La sélection variétale pourrait être un levier intéressant dans la lutte contre le charançon, c’est pourquoi des études plus approfondies sont en cours dans le cadre du projet Ubelix, pour tenter d’identifier des profils métaboliques qui pourraient expliquer les différences de sensibilité entre les variétés. Pour cela, des pétioles de 3 variétés présentant des niveaux de sensibilité différents ont été prélevés afin de comparer les réponses métaboliques de pétioles attaqués ou non par le charançon. L’analyse de ces prélèvements est toujours en cours. Les résultats seront diffusés dans les prochains mois.

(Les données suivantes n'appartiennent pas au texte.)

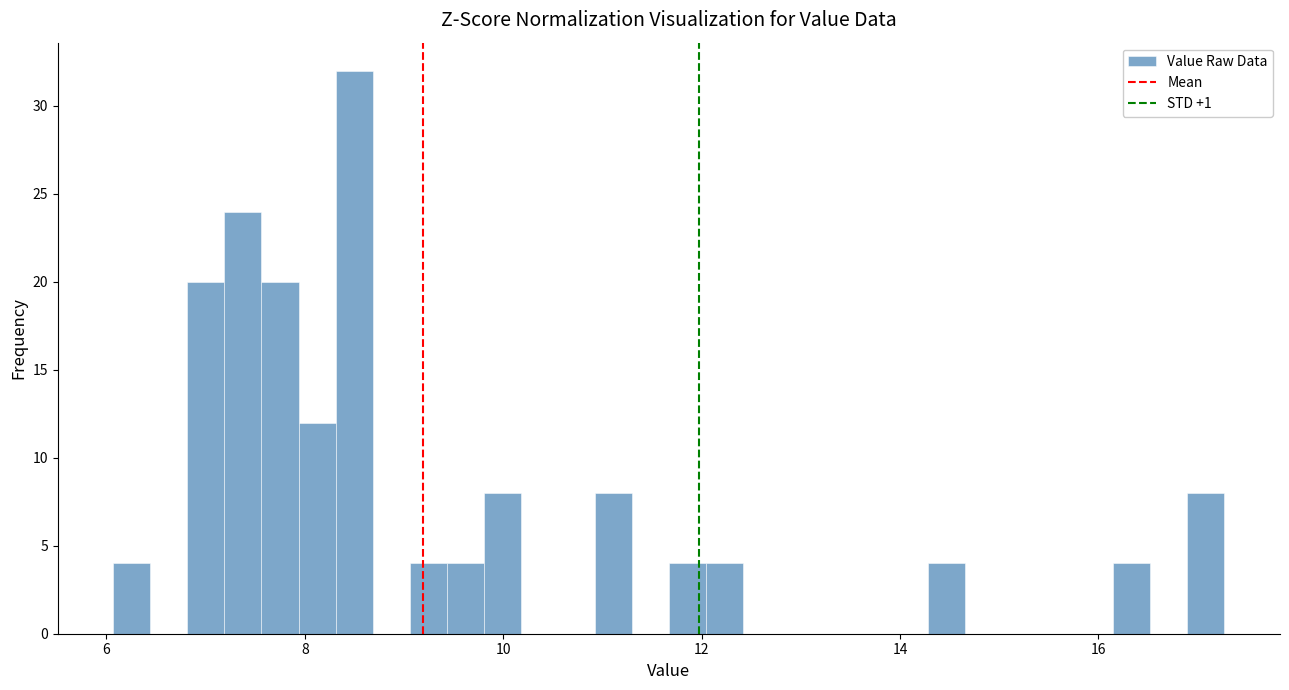

Read against the x-axis, roughly where is the centre of the tallest bar?

8.4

L’apport d’eau limite les dégâts racinaires

Depuis plusieurs années, l’ITB profite de ses essais sur l’irrigation pour s’intéresser à l’effet d’un apport d’eau sur les dégâts de charançon dans les racines. Ces observations ont permis de mettre en évidence qu’en situation irriguée, le pourcentage de betteraves présentant des galeries diminue par rapport au témoin non irrigué. Pour expliquer ce phénomène, deux hypothèses avaient été avancées : soit la larve mourait dans le pétiole à cause de l’apport d’eau, soit les ressources contenues dans un pétiole d’une betterave qui ne manque pas d’eau permettent à la larve de se développer jusqu’au stade adulte sans descendre dans la racine. Aujourd’hui, c’est davantage la deuxième hypothèse qui est privilégiée, car cette année, les conditions ont été favorables aux betteraves et de nombreuses nymphes de Lixus ont été observées dans les pétioles durant l’été. Ce qu’il est intéressant de noter dans les résultats des essais de cette année, c’est que la diminution a lieu quelle que soit la modalité d’irrigation, même lorsque les apports d’eau sont stoppés plus tôt au cours de l’été. Cela indique que c’est l’apport d’eau au cours des mois de juin et juillet qui est particulièrement important dans la réduction du nombre de galeries dans les racines.

De nouvelles espèces de parasitoïdes

Pour poursuivre l’étude sur les ennemis naturels de L. juncii démarrée en 2022, l’Institut technique de la betterave (ITB) a réalisé de nouveaux échantillonnages de pétioles afin d’améliorer la caractérisation des espèces qui luttent naturellement contre le charançon de la betterave. En plus d’avoir identifié une nouvelle espèce de parasitoïdes de la larve, les recherches de cette année ont également permis de découvrir plusieurs espèces de parasitoïdes qui s’attaquent aux œufs de charançons. En 2022, seules des traces de leur passage avaient été observées, sans savoir s’il s’agissait d’un trou d’émergence de parasitoïde ou du passage d’un prédateur d’œuf.

Malgré un plus grand nombre d’échantillons récupérés par site, le nombre de spécimens de parasitoïdes capturés a été relativement bas cette année avec seulement une quinzaine d’individus trouvés. De même, la pression de parasitisme a été relativement faible, les cas avérés de larves de Lixus tuées par un parasitoïde représentent moins de 15 % des larves, contre 30 % en 2022.

Malgré ce faible taux de parasitisme, une nouvelle espèce de parasitoïde de larve a été observée, un diptère de quelques millimètres, dont l’espèce doit encore être déterminée. Comme indiqué précédemment, plusieurs parasitoïdes d’œufs ont également été découverts en disséquant les trous de ponte de charançon.

Efficacité des produits contre le charançon

En complément des autres actions de recherche menées sur ce ravageur, l’ITB teste chaque année différents produits, de biocontrôle ou conventionnels. En 2023, aucun produit testé (produits homologués ou produits sous numéro) n’a permis de réduire le nombre de pontes (en tuant ou en repoussant les adultes) ou de galeries dans les racines (en tuant la larve). À ce jour, aucun moyen de lutte efficace n’a été mis en avant dans les essais ITB.